So... a little medical update real quick. Last week was my first week doing my fluids at home. The place that delivered all my supplies brought me a pump. Well for the last year and a half, I have just ran by gravity. Meaning there is no pump, we just hang the bag and let it flow. It normally takes about 1-2 hours to finish each bag. With this dumb pump is was going to take 10 hours per bag! I get 2 bags. I would be hooked up for 20 hours! With my medical background, I know how to work a pump, so I go in to try to change the flow rate. Of course, there is a code, so I call the place. They give me the code. I up it to 500ml/hour, so it would still take 2 hours per bag. I mean, that is much better than 10. Then a nice little note comes up saying the line is too small to run it that quick. Lovely, so I keep lowering it to find the fastest rate I could send it through. It ended up being 4 hours per bag. I mean, still better than 10 hours per bag, but I do have 2 toddlers that need their momma. I cannot stay locked in my room for 8 hours every week. I had to stick it out last week, but I was determined to get rid of that stupid pump by this week. I just needed regular tubing instead of the tubing that could only be used with the pump. Well after talking to the doctor she had sent an order to the company for the regular tubing. I talked to the company and they were supposed to call and set up a time for delivery. Fast forward to yesterday, I still had no call, so I called them. The lady tried to tell me that running at 100ml/hr will be faster than gravity. I have only been doing this for a year and a half, and I know that is not true. So I told her that. She then said, "okay" in the most sarcastic tone on voice. It made me so mad. I don't claim to have a lot of knowledge in things, but when it comes to my own medical issues and treatment, I have a lot of knowledge. Well, the tubing got delivered around 3:30 yesterday, and today I am hooked up and flowing quickly.
So after getting tons of supplies this is what is looked like. A mess. I had needles and tons of fluid and stuff that is not toddler safe. I then went searching for something lockable to hold everything.

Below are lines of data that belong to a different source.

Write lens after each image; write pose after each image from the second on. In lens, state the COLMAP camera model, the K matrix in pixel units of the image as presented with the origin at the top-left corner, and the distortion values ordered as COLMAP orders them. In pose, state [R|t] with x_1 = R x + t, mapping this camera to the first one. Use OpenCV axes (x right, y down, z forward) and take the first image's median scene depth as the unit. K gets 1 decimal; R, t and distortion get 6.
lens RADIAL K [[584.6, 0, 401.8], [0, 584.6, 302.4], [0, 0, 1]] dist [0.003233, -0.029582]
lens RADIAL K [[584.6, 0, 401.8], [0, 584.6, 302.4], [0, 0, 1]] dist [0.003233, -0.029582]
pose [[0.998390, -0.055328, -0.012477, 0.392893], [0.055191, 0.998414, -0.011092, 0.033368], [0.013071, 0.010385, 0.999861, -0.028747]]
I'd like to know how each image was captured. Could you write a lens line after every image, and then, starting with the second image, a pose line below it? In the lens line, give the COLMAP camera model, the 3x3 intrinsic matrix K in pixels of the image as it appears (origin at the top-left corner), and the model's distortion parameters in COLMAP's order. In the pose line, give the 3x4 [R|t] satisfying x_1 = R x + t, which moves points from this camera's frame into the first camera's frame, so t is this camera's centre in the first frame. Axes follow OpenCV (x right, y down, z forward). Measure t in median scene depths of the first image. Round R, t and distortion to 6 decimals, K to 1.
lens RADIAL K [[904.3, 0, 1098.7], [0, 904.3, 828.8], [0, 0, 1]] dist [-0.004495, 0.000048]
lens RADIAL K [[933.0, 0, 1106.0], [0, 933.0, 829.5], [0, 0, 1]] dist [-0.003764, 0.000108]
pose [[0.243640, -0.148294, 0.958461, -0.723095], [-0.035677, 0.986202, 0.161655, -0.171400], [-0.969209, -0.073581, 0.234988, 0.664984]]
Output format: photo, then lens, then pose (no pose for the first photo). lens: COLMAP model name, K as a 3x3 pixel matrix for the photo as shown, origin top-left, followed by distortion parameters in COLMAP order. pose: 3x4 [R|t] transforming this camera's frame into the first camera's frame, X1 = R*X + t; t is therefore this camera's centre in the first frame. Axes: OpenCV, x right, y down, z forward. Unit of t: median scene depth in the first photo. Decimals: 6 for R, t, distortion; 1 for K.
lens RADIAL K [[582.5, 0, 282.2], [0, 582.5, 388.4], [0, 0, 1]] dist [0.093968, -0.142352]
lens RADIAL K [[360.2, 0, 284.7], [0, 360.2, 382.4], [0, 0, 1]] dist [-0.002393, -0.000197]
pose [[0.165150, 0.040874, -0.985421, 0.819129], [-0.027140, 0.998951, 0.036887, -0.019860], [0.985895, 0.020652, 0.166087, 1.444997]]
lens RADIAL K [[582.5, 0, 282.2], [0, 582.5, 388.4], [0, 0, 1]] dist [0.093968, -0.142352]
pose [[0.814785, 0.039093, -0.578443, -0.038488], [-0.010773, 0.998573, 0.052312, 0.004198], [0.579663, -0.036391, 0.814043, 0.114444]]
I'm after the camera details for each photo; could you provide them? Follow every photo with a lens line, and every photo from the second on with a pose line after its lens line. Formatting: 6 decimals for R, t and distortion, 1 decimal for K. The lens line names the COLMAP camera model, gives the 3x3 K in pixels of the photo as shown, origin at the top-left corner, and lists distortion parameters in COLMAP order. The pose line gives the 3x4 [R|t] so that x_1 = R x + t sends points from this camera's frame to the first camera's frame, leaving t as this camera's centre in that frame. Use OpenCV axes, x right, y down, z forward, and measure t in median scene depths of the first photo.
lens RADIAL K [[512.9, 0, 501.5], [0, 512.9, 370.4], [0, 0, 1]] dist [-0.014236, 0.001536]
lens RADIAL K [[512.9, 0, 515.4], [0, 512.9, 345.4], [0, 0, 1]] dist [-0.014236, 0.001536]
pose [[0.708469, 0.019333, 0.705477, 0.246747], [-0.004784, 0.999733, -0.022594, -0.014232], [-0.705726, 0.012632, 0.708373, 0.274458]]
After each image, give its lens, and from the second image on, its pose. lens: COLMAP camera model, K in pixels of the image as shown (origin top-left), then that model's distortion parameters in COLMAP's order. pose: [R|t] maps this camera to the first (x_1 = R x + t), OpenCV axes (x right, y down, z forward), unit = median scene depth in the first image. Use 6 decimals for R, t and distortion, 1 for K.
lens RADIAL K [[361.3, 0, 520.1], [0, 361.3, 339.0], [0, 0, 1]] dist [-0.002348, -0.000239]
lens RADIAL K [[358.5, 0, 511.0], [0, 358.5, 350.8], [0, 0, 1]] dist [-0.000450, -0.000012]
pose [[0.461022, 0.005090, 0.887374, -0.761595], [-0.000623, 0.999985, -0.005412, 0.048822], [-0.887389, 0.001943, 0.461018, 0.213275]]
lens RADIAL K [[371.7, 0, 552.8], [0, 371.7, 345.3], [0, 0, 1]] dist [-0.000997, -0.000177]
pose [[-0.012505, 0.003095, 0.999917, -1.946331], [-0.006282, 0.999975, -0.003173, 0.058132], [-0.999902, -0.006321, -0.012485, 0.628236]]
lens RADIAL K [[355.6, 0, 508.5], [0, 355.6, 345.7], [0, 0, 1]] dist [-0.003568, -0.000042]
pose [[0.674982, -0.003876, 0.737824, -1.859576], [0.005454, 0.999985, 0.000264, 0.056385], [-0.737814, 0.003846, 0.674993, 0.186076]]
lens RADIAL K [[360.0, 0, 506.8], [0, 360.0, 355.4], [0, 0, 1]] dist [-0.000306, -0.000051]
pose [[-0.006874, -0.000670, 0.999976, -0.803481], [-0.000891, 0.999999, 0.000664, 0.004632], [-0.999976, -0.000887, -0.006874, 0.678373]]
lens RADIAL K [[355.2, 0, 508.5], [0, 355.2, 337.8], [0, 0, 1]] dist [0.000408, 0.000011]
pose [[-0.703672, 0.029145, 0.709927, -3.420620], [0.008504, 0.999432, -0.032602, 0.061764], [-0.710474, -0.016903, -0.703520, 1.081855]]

Then came sally's beauty supply. This little thing was 50% off last week. Yay! It holds everything perfectly. It locks, so it keeps little hands out of it.
On to the twin cuteness!
When people think of twins, they think of the messes, trouble and fighting. That is majority of my life. "Don't hit your brother" " Don't bite your brother" "That is not nice" "Tell your brother your sorry" "please don't spill that" I say this stuff regularly, but then I get cuteness like this.
Jackson
Branson
Everything is about daddy. This day the boys were so excited to wear their "daddy shirt." If we pass any truck or tractor, it is daddy's. Even the shower is daddy's. P.S. please excuse my messy house in the background of all the pictures. I do have two toddlers.
So I am having a hard time thinking of funny stories of my kiddos even though I seriously laugh so hard everyday at them. I do have a funny story from yesterday. We were sitting in the truck and Daniel showed me pictures of his job from yesterday. The boys of course want to see the picture, so Daniel showed them the picture. Jackson said, "Oh my gosh." I seriously laughed so much. It was hilarious, and totally caught me off guard.
Oh something else. So we have a piano and keep some papers in the bench of it. The boys take the papers out of it and pass one around to everyone. They then go to the piano and play and sing. They think the papers are song lyrics. If you don't sing, they look at you like,"what are you doing? read the words" It is hilarious.
So this is a gross story, sorry aunt karen. So Branson is obsessed with washing his hands or water in general. It drives me crazy. So the other day Branson decided to stick his hand in his poopy pull up, so he could wash his hands. I mean that is disgusting. He literally would stay in the bathtub all day acting like shamu if I let him.
Life with boys is pretty disgusting. Yesterday, Branson was picking his nose. I told him to stop, and he told me he eats his boogers in the truck. yuck.
So Jackson is pretty much potty trained, but he cannot aim at all. One day, Branson decided to stand next to him after I told him to move. Yep, what you are thinking actually happened. Jackson peed all over Branson. Into the tub they went, which may have been Branson's plan all along. haha. "If bubby pees on me, I can take a bath."
Hopefully I will remember some not so gross stories next time. haha. Being a mom of two boys is defiantly not for the faint of heart.
Although my life is nuts and sometimes I feel like I have reached my limit, my boys are still the greatest gift God has ever given me. I hope I can teach them to be loving husbands and fathers someday. Most importantly, I hope they grow up to be God fearing men.